Oh, well, we can't define it.
I said, how can you run all this and you can't even define what a dollar is?
It's sort of like some people can't even define what a woman is, you know.
So, but anyway, without a definition of a unit of account, if you don't have something to rule value and be used, something that is flexible enough but stable enough where people can agree upon it, you have chaos.
And this is what Daniel was describing, the chaos that occurs in the economy like this.
But what if an engineer, what if a builder, an architect had something, every day they measured something, you know, the measuring stick changed size.
It would be chaos and it wouldn't work and eventually the whole thing would fall apart.
And that, of course, seems oversimplistic, but that's really what's happening.
It just doesn't happen in one day or one week.
It might take a long time because some of the benefits linger for a long period of time.
And the dollar has been useful over the many decades, but it's getting to the point where the flexibility, even when it's strong and weak, it's the fact that it's not stable.
And then you have the setting of prices of all goods and services.
And that causes even more chaos.
Earlier, Daniel mentioned the individual that said that he was predicting J.P. Morgan, I think, that oil could go to $380 a barrel.
And I think it could.
But I think what that is signaling is if it gets to 380, it's going to get to 1,000.
Just like I always said, that if we ever get to that 2% of price inflation, watch out.
You better look quickly because it won't last long.
And how many people can remember how long the government regulated interest rates, the overnight rates, hung around 1%, 2%, but they were around 2%.
And it lasted in a flash, and now what are interest rates?
They're moving up, and they're going to move up.
So this is the whole thing, is they can do all the planning.
They can have the best minds working these calculators and computers and saying, if we do ABC, we're going to get ABC results.
And this is how you have a sound economy.
And 99% of the students in the last 50 years, especially since the Depression, that have gone through any college have been taught Keynesian economics, which is convincing people, and the economists and the politicians, that calculations can be made.

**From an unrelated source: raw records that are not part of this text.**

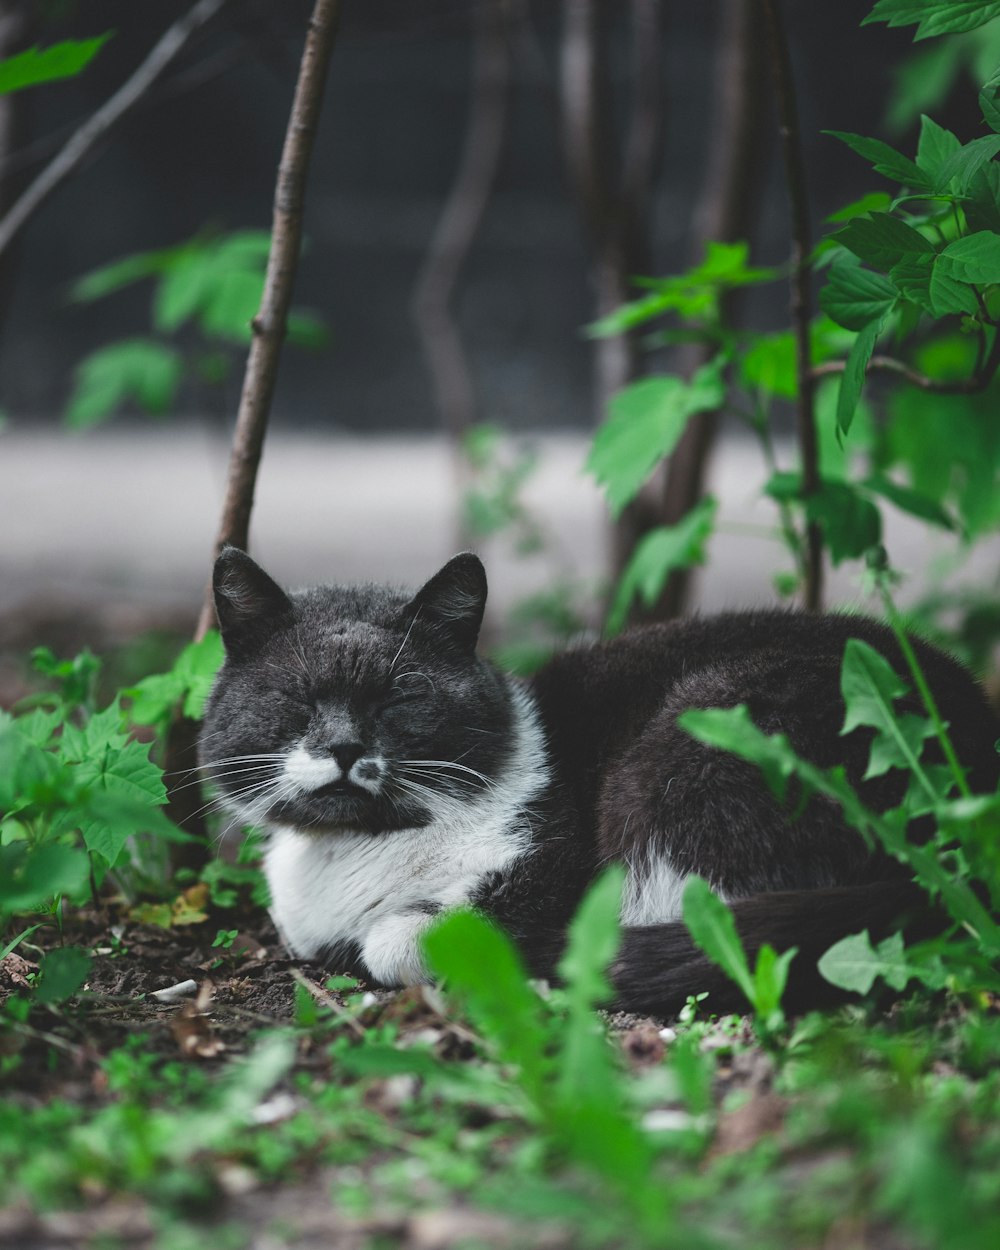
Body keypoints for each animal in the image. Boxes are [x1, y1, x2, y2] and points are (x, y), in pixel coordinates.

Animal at [197, 547, 1000, 1015]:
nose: (341, 745)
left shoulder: (547, 875)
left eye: (400, 700)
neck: (355, 850)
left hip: (692, 747)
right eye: (296, 701)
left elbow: (399, 942)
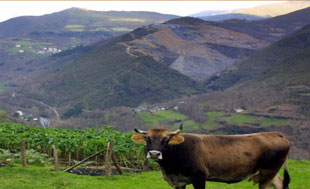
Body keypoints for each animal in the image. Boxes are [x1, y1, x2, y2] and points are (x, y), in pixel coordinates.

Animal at [131, 125, 290, 188]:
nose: (154, 153)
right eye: (148, 139)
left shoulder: (199, 177)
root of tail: (275, 133)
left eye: (166, 140)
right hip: (269, 173)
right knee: (280, 183)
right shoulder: (179, 182)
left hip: (267, 173)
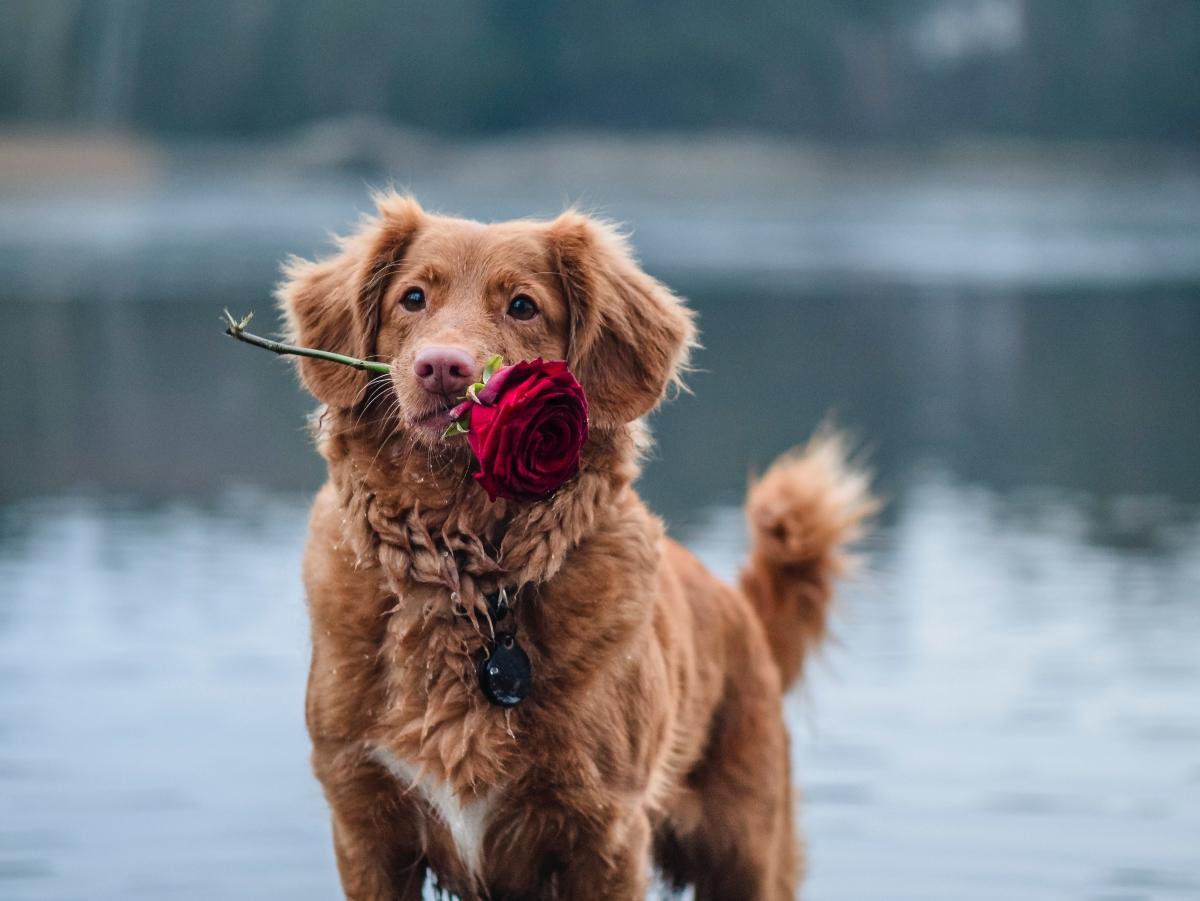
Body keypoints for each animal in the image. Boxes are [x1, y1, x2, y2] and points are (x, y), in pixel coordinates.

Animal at [280, 194, 873, 897]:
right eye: (413, 297)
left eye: (523, 306)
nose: (443, 367)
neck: (468, 574)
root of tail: (742, 610)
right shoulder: (364, 825)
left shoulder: (605, 832)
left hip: (747, 853)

The big breakthrough with Austrian economics is that Mises came up and he says, no, you have to remember about human action.
This is a human action thing.
People aren't driven by looking at somebody's computer program and say, oh, I'm supposed to take my money and do this.
No, and that's the reason it always fails.
The economics that are dependent on computers and calculations and forgetting about human actions and subjective theory of value.
It can't work.
And that is our real challenge.
The information is available.
You know, it's been available for more than 100 years.
I mean, there was a great introduction to free markets with Adam Smith.
So the information is there.
It's just that it's so seductive and so inviting to get a free lunch by too many people that they say, well, if we do this and borrow a little money here or print a little money here, it won't hurt.
And it doesn't at the beginning until they become addicted.
We're addicted to this system, and that's why it's going to get much worse because people are not willing to take the treatment necessary.
Because quite frankly, to change over from this addiction to endless spending and deficits and interference and special interest government, it's not going to be well received.
But it's going to happen.
Either we're going to do it deliberately, which is not, they're not going to do it, or it's going to happen just because it's the spontaneous expectation of a system that is run the way this one is without a unit of account either in the financial system or in the moral relationships, because we have a financial and a moral bankruptcy in this country that has to be addressed.
I want to thank everybody for tuning in today to the Liberty Report.